*Work item*
List all lines of the data that include the string "ffffff".

*Data extract*
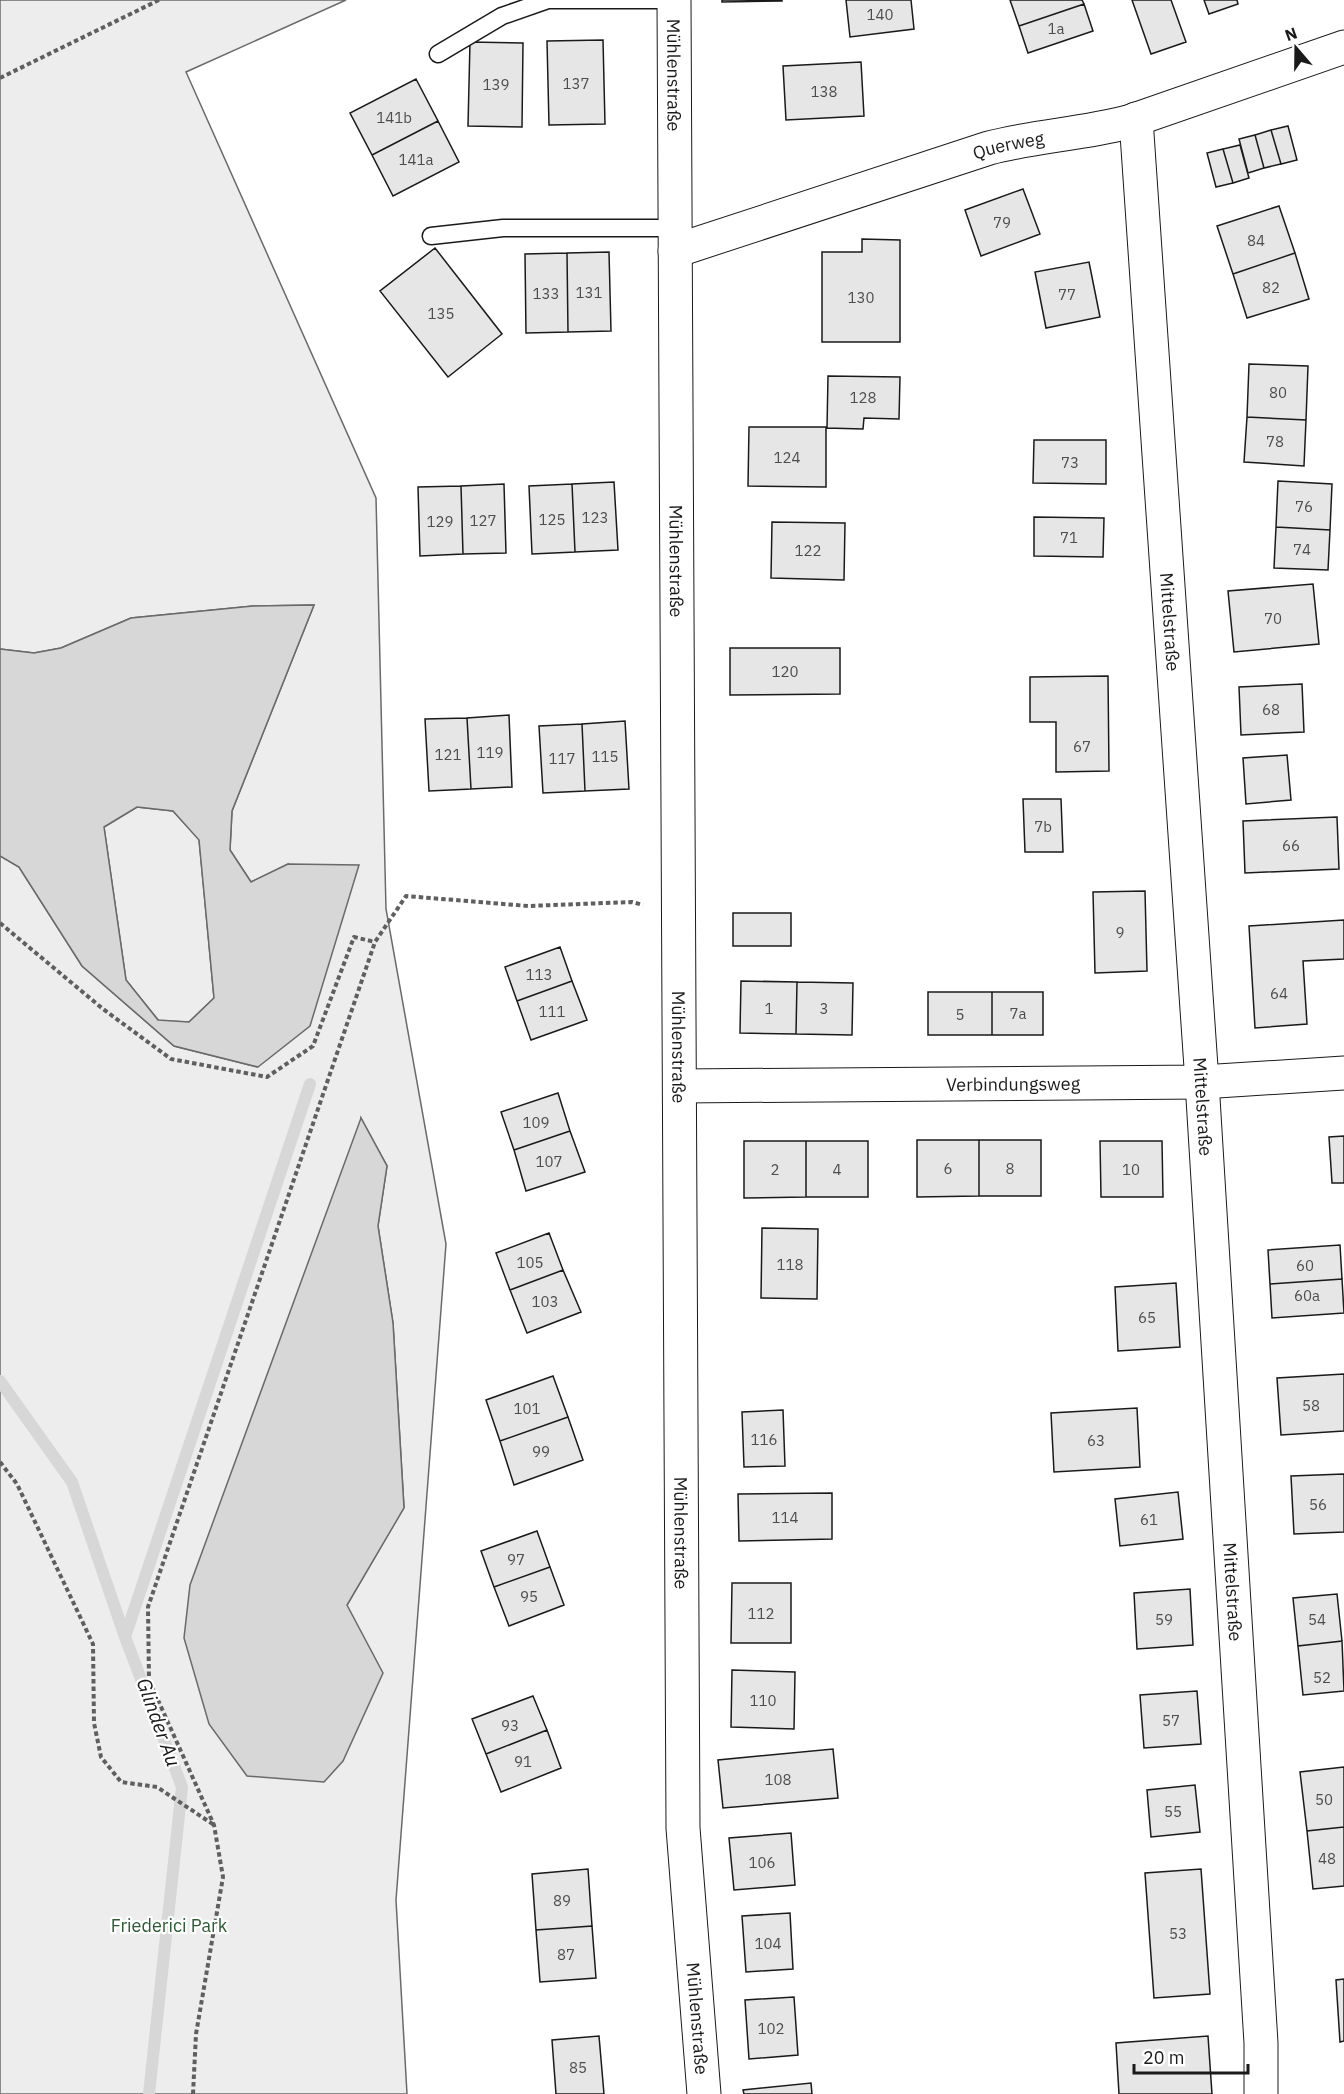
<svg xmlns="http://www.w3.org/2000/svg" width="1344" height="2094" font-family="'IBM Plex Sans',sans-serif">
<style>
.built{fill:#ededed;stroke:#6a6a6a;stroke-width:1.5;fill-rule:evenodd}
.water{fill:#d7d7d7;stroke:#6a6a6a;stroke-width:1.5;fill-rule:evenodd}
.lines{fill:none;stroke-linecap:round;stroke-linejoin:round}
.stream{stroke:#d7d7d7;stroke-width:12}
.building{fill:#e6e6e6;stroke:#1a1a1a;stroke-width:1.5}
.service-casing{stroke:#1a1a1a;stroke-width:19}
.minor-casing{stroke:#1a1a1a;stroke-width:35}
.path{stroke:#5f5f5f;stroke-width:4;stroke-dasharray:4.5 3;stroke-linecap:butt}
.service{stroke:#fff;stroke-width:16}
.minor{stroke:#fff;stroke-width:33}
.labels{text-anchor:middle;dominant-baseline:central;stroke-width:4.5;stroke-linejoin:round;paint-order:stroke}
.number-label{font-size:15px;fill:#4d4d4d}
.street-label{font-size:18px;fill:#1a1a1a;stroke:#fff}
.park-label{font-size:18px;fill:#2b5a34;stroke:#fff}
.water-label{font-size:20px;font-style:italic;fill:#1a1a1a;stroke:#fff}
</style>
<rect width="100%" height="100%" fill="#fff"/>
<!-- built -->
<path class="built" d="M0,0H346L186,72L376,498L386,909L446,1244L396,1900L407,2094H0V856L19,867L82,966L174,1046L257,1067L288,864L251,882L230,850L232,811L314,605L253,606L131,618L61,648L34,653L0,649ZM361,1118L387,1166L378,1226L393,1323L404,1507L347,1605Z
M137,807L173,811L199,839L214,998L189,1022L159,1021L126,980L104,827Z"/>
<!-- water -->
<path class="water" d="M314,605L232,811L230,850L251,882L288,864L359,865L310,1026L258,1067L174,1046L82,966L19,867L0,856V649L34,653L61,648L131,618L253,606ZM137,807L173,811L199,840L214,998L189,1022L158,1020L126,980L104,827Z
M361,1118L387,1166L378,1226L393,1323L404,1508L347,1605L383,1673L343,1761L324,1782L247,1776L209,1724L184,1638L190,1585Z"/>
<g class="lines">
<!-- stream -->
<path class="stream" d="M0,1381L72,1482L125,1637L182,1787L149,2094
M125,1637L310,1084"/>
</g>
<!-- building -->
<path class="building" d="M722,0H782V1L722,2Z
M846,0H911L914,29L850,37Z
M1010,0H1082L1084,4L1019,26Z
M1132,0H1171L1186,42L1151,54Z
M1204,0H1237L1238,4L1209,14Z
M1084,4L1093,31L1028,53L1019,26Z
M603,40L605,124L549,125L547,41Z
M470,42L523,43L522,127L468,126Z
M861,62L864,116L786,120L783,66Z
M416,79L438,121L372,155L350,113Z
M438,121L459,162L393,196L372,155Z
M1288,126L1297,160L1281,164L1271,130Z
M1271,130L1281,164L1264,168L1255,135Z
M1255,135L1264,168L1248,173L1239,139Z
M1240,145L1249,178L1233,183L1223,149Z
M1223,149L1233,183L1216,187L1207,153Z
M1023,189L1040,234L981,256L965,210Z
M1279,206L1295,253L1233,274L1217,226Z
M862,239L900,240V342H822V252H862Z
M435,248L502,334L448,377L380,291Z
M609,252L611,331L568,332L567,253Z
M567,253L568,332L526,333L525,254Z
M1295,253L1309,299L1247,318L1233,274Z
M1089,262L1100,317L1046,328L1035,272Z
M1249,364L1308,366L1306,420L1247,417Z
M828,376L900,377L899,419L864,418L863,429L827,428Z
M1247,417L1306,420L1304,466L1244,462Z
M749,427H826V487L748,486Z
M1034,440H1106V484L1033,483Z
M1278,481L1332,484L1330,530L1276,527Z
M614,482L618,550L575,552L572,484Z
M504,484L506,553L463,554L461,486Z
M572,484L575,552L532,554L529,486Z
M461,486L463,554L420,556L418,487Z
M1034,517L1104,518L1103,557L1034,556Z
M772,522L845,523L844,580L771,578Z
M1276,527L1330,530L1328,570L1274,568Z
M1313,584L1319,644L1234,652L1228,591Z
M730,648H840V694L730,695Z
M1108,676L1109,771L1056,772V722H1030V677Z
M1302,684L1304,732L1241,735L1239,687Z
M509,715L512,787L471,789L467,718Z
M467,718L471,789L429,791L425,719Z
M625,721L629,789L585,791L582,724Z
M582,724L585,791L543,793L539,726Z
M1287,755L1291,800L1246,804L1243,758Z
M1023,799H1061L1063,852H1025Z
M1337,817L1339,869L1245,873L1243,821Z
M1145,891L1147,971L1095,973L1093,892Z
M733,913H791V946H733Z
M1344,920V959L1303,961L1307,1024L1255,1028L1249,926Z
M560,947L572,981L517,1001L505,967Z
M572,981L587,1020L531,1040L517,1001Z
M741,981L797,982L796,1034L740,1033Z
M797,982L853,983L852,1035L796,1034Z
M928,992H992V1035H928Z
M992,992H1043V1035H992Z
M558,1093L570,1131L514,1150L501,1112Z
M570,1131L585,1172L526,1191L514,1150Z
M1344,1136V1183H1332L1329,1137Z
M917,1140H979V1196L917,1197Z
M979,1140H1041V1196H979Z
M744,1141H806V1197L744,1198Z
M806,1141H868V1197H806Z
M1100,1141H1162L1163,1197H1101Z
M762,1228L818,1229L817,1299L761,1298Z
M549,1233L563,1270L510,1290L496,1253Z
M1340,1245L1342,1279L1270,1284L1268,1250Z
M563,1270L581,1312L527,1333L510,1290Z
M1342,1279L1344,1313L1272,1318L1270,1284Z
M1176,1283L1180,1347L1118,1351L1115,1287Z
M1344,1374V1431L1281,1435L1277,1378Z
M553,1376L568,1417L500,1441L486,1400Z
M1137,1408L1140,1467L1054,1472L1051,1413Z
M783,1410L785,1466L744,1467L742,1412Z
M568,1417L583,1460L514,1485L500,1441Z
M1344,1474V1532L1294,1534L1291,1476Z
M1178,1492L1183,1539L1120,1546L1115,1499Z
M832,1493V1539L739,1541L738,1494Z
M537,1531L550,1567L494,1587L481,1551Z
M550,1567L564,1605L509,1626L494,1587Z
M732,1583H791V1643H731Z
M1190,1589L1193,1645L1137,1649L1134,1593Z
M1337,1594L1342,1641L1298,1646L1293,1598Z
M1342,1641L1344,1691L1303,1695L1298,1646Z
M732,1670L795,1672L794,1729L731,1727Z
M1197,1691L1201,1744L1144,1748L1140,1695Z
M533,1696L547,1730L486,1754L472,1719Z
M547,1730L561,1768L501,1792L486,1754Z
M833,1749L838,1798L723,1808L718,1760Z
M1344,1767V1827L1307,1831L1300,1772Z
M1195,1785L1200,1832L1151,1837L1147,1790Z
M1344,1827V1886L1313,1889L1307,1831Z
M791,1833L795,1885L734,1890L729,1838Z
M588,1869L592,1926L536,1930L532,1874Z
M1201,1869L1210,1994L1154,1998L1145,1873Z
M790,1913L793,1969L746,1972L742,1916Z
M592,1926L596,1978L540,1982L536,1930Z
M1344,1979V2041L1340,2042L1336,1980Z
M794,1997L798,2055L749,2059L745,2000Z
M599,2036L604,2094H556L552,2040Z
M1208,2036L1212,2094H1119L1116,2043Z
M811,2083L812,2094H744L743,2090Z"/>
<g class="lines">
<!-- service casing -->
<g class="service-casing">
<path id="service" d="M438,54L502,16L548,0H674
M431,236L503,228H675"/>
</g>
<!-- minor casing -->
<g class="minor-casing">
<g id="minor">
<path id="s1" d="M674,0L683,1828L704,2094"/>
<path id="s2" d="M1136,119L1202,1082L1261,2043V2094"/>
<path id="s3" d="M675,251L989,148C1035,136 1082,134 1128,122L1344,47"/>
<path id="s4" d="M681,1086L1202,1082L1344,1073"/>
</g>
</g>
<!-- path -->
<path class="path" d="M0,78L159,0
M0,923L103,1009L171,1059L267,1077L313,1046L354,937L375,942
M0,1462L17,1484L93,1644L94,1723L101,1757L121,1782L157,1787L214,1825
M193,2094L196,2034L223,1877L214,1825L149,1680L148,1607L375,942L406,896L528,906L632,902L643,905"/>
<!-- service -->
<use href="#service" class="service"/>
<!-- minor -->
<use href="#minor" class="minor"/>
</g>
<g class="labels">
<!-- number labels -->
<g class="number-label">
<text x="880" y="14">140</text>
<text x="1056" y="28">1a</text>
<text x="576" y="83">137</text>
<text x="496" y="84">139</text>
<text x="824" y="91">138</text>
<text x="394" y="117">141b</text>
<text x="416" y="159">141a</text>
<text x="1002" y="222">79</text>
<text x="1256" y="240">84</text>
<text x="1271" y="287">82</text>
<text x="589" y="292">131</text>
<text x="546" y="293">133</text>
<text x="1067" y="294">77</text>
<text x="861" y="297">130</text>
<text x="441" y="313">135</text>
<text x="1278" y="392">80</text>
<text x="863" y="397">128</text>
<text x="1275" y="441">78</text>
<text x="787" y="457">124</text>
<text x="1070" y="462">73</text>
<text x="1304" y="506">76</text>
<text x="595" y="517">123</text>
<text x="552" y="519">125</text>
<text x="483" y="520">127</text>
<text x="440" y="521">129</text>
<text x="1069" y="537">71</text>
<text x="1302" y="549">74</text>
<text x="808" y="550">122</text>
<text x="1273" y="618">70</text>
<text x="785" y="671">120</text>
<text x="1271" y="709">68</text>
<text x="1082" y="746">67</text>
<text x="490" y="752">119</text>
<text x="448" y="754">121</text>
<text x="605" y="756">115</text>
<text x="562" y="758">117</text>
<text x="1043" y="826">7b</text>
<text x="1291" y="845">66</text>
<text x="1120" y="932">9</text>
<text x="539" y="974">113</text>
<text x="1279" y="993">64</text>
<text x="769" y="1008">1</text>
<text x="824" y="1008">3</text>
<text x="552" y="1011">111</text>
<text x="1018" y="1013">7a</text>
<text x="960" y="1014">5</text>
<text x="536" y="1122">109</text>
<text x="549" y="1161">107</text>
<text x="948" y="1168">6</text>
<text x="1010" y="1168">8</text>
<text x="775" y="1169">2</text>
<text x="837" y="1169">4</text>
<text x="1131" y="1169">10</text>
<text x="530" y="1262">105</text>
<text x="790" y="1264">118</text>
<text x="1305" y="1265">60</text>
<text x="1307" y="1295">60a</text>
<text x="545" y="1301">103</text>
<text x="1147" y="1317">65</text>
<text x="1311" y="1405">58</text>
<text x="527" y="1408">101</text>
<text x="764" y="1439">116</text>
<text x="1096" y="1440">63</text>
<text x="541" y="1451">99</text>
<text x="1318" y="1504">56</text>
<text x="785" y="1517">114</text>
<text x="1149" y="1519">61</text>
<text x="516" y="1559">97</text>
<text x="529" y="1596">95</text>
<text x="761" y="1613">112</text>
<text x="1164" y="1619">59</text>
<text x="1317" y="1619">54</text>
<text x="1322" y="1677">52</text>
<text x="763" y="1700">110</text>
<text x="1171" y="1720">57</text>
<text x="510" y="1725">93</text>
<text x="523" y="1761">91</text>
<text x="778" y="1779">108</text>
<text x="1324" y="1799">50</text>
<text x="1173" y="1811">55</text>
<text x="1327" y="1858">48</text>
<text x="762" y="1862">106</text>
<text x="562" y="1900">89</text>
<text x="1178" y="1933">53</text>
<text x="768" y="1943">104</text>
<text x="566" y="1954">87</text>
<text x="771" y="2028">102</text>
<text x="578" y="2067">85</text>
</g>
<!-- street labels -->
<g class="street-label">
<text stroke="none"><textPath href="#s1" startOffset="75">Mühlenstraße</textPath></text>
<text stroke="none"><textPath href="#s3" startOffset="350">Querweg</textPath></text>
<text stroke="none"><textPath href="#s1" startOffset="561">Mühlenstraße</textPath></text>
<text stroke="none"><textPath href="#s2" startOffset="504">Mittelstraße</textPath></text>
<text stroke="none"><textPath href="#s1" startOffset="1047">Mühlenstraße</textPath></text>
<text stroke="none"><textPath href="#s4" startOffset="332">Verbindungsweg</textPath></text>
<text stroke="none"><textPath href="#s2" startOffset="990">Mittelstraße</textPath></text>
<text stroke="none"><textPath href="#s1" startOffset="1533">Mühlenstraße</textPath></text>
<text stroke="none"><textPath href="#s2" startOffset="1476">Mittelstraße</textPath></text>
<text stroke="none"><textPath href="#s1" startOffset="2019">Mühlenstraße</textPath></text>
</g>
<!-- park labels -->
<g class="park-label">
<text x="169" y="1925">Friederici Park</text>
</g>
<!-- water labels -->
<g class="water-label">
<text transform="translate(159 1722) rotate(70)">Glinder Au</text>
</g>
</g>
<!-- north arrow -->
<g transform="translate(1296 48) rotate(340)" stroke="#ffffff" stroke-width="4.5" paint-order="stroke">
<path d="M0-4.5L10 22L0 15L-10 22Z" fill="#1a1a1a"/>
<text y="-9" font-size="16" font-weight="bold" text-anchor="middle" fill="#1a1a1a">N</text>
</g>
<!-- scale -->
<path d="M1134 2064v9h114v-9" fill="none" stroke="#1a1a1a" stroke-width="3"/>
<text x="1143" y="2064" font-size="18" fill="#1a1a1a" stroke="#ffffff" stroke-width="4.5" paint-order="stroke">20 m</text>
</svg>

*Expected answer*
<g transform="translate(1296 48) rotate(340)" stroke="#ffffff" stroke-width="4.5" paint-order="stroke">
<text x="1143" y="2064" font-size="18" fill="#1a1a1a" stroke="#ffffff" stroke-width="4.5" paint-order="stroke">20 m</text>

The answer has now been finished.